FRANKFORT, Ky. (Jan. 30, 2014) — Legislation that would raise the state’s minimum hourly wage of $7.25 to $10.10 by July 2016 has cleared the Kentucky House Labor and Industry Committee.
The wage would be increased incrementally to $8.10 an hour this July, $9.15 per hour in July 2015, and $10.10 an hour the following July under House Bill 1, sponsored by House Speaker Greg Stumbo, D-Prestonsburg. The legislation also proposes a prohibition on wage discrimination, specifying that Kentucky workers be paid equal wages for equal work, regardless of sex, race, or national origin, with a few exceptions based on seniority, merit pay, or productivity measures.
Stumbo said approximately 391,000 working Kentuckians earn less than $10.10 an hour — including parents of one in five Kentucky children. He added that the current state minimum wage rate translates roughly to $15,080 in gross annual pay for many full-time Kentucky workers.
HB 1, he explained, would raise that to $16,209 a year for those workers.
“This is about the people who are earning the absolute lowest wage that a citizen…can make,” said Stumbo.
Among the members of the committee with concerns about HB 1 was Rep. Lynn Bechler, R-Marion, who said he wants everyone to earn a decent wage but added, “I’m also very concerned about jobs.” He said the impact of federal health care reform combined with Social Security and other costs would significantly increase costs for a small business — a cost equal to that of 2.6 employees in the first year alone, Bechler said.

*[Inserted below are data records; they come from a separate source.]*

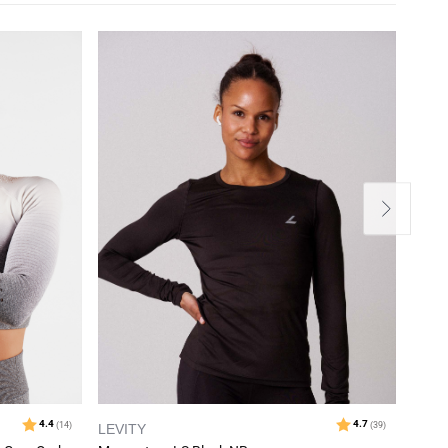
LEVITY
LEVI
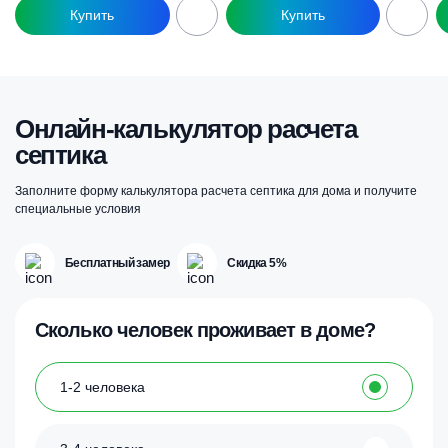
Онлайн-калькулятор расчета
септика
Заполните форму калькулятора расчета септика для дома и получите
специальные условия
Бесплатный замер
Скидка 5%
Сколько человек проживает в доме?
1-2 человека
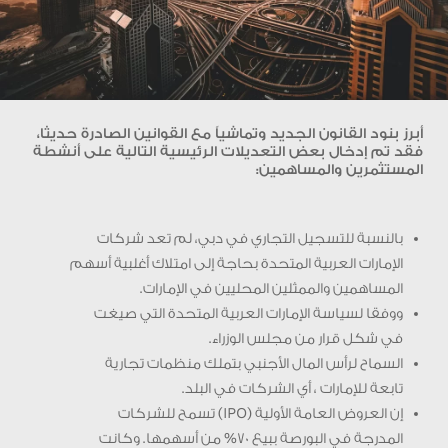
أبرز بنود القانون الجديد وتماشياً مع القوانين الصادرة حديثا،
فقد تم إدخال بعض التعديلات الرئيسية التالية على أنشطة
المستثمرين والمساهمين:
بالنسبة للتسجيل التجاري في دبي، لم تعد شركات
الإمارات العربية المتحدة بحاجة إلى امتلاك أغلبية أسهم
المساهمين والممثلين المحليين في الإمارات.
ووفقا لسياسة الإمارات العربية المتحدة التي صيغت
في شكل قرار من مجلس الوزراء.
السماح لرأس المال الأجنبي بتملك منظمات تجارية
تابعة للإمارات ، أي الشركات في البلد.
إن العروض العامة الأولية (IPO) تسمح للشركات
المدرجة في البورصة ببيع 70% من أسهمها. وكانت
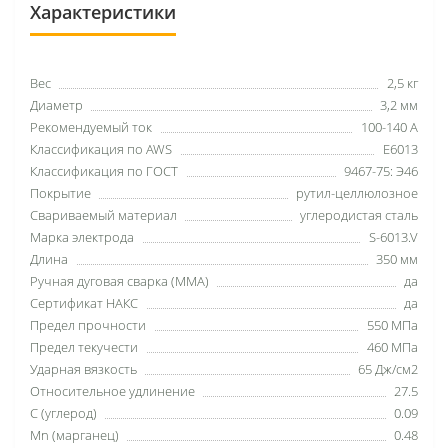
Характеристики
Вес
2,5 кг
Диаметр
3,2 мм
Рекомендуемый ток
100-140 А
Классификация по AWS
Е6013
Классификация по ГОСТ
9467-75: Э46
Покрытие
рутил-целлюлозное
Свариваемый материал
углеродистая сталь
Марка электрода
S-6013.V
Длина
350 мм
Ручная дуговая сварка (MMA)
да
Сертификат НАКС
да
Предел прочности
550 МПа
Предел текучести
460 МПа
Ударная вязкость
65 Дж/см2
Относительное удлинение
27.5
C (углерод)
0.09
Mn (марганец)
0.48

Kentucky would join 21 states and the District of Columbia that have a minimum wage above the federal minimum wage, also now $7.25 an hour, should HB 1 become law.
While HB 1 includes no proposed increase for wages of tipped employees, an increase in the minimum wage for tipped employees — which includes mostly restaurant employees — is included in HB 191, sponsored by Rep. Will Coursey, D-Benton, which also passed the committee today. That bill would raise the current tipped employee state minimum wage from $2.13 an hour to $3 an hour this year, then incrementally each year until the wage is 70 percent of the state minimum wage for non-tipped employees, now $7.25 an hour.
Both bills now go to the full House for consideration.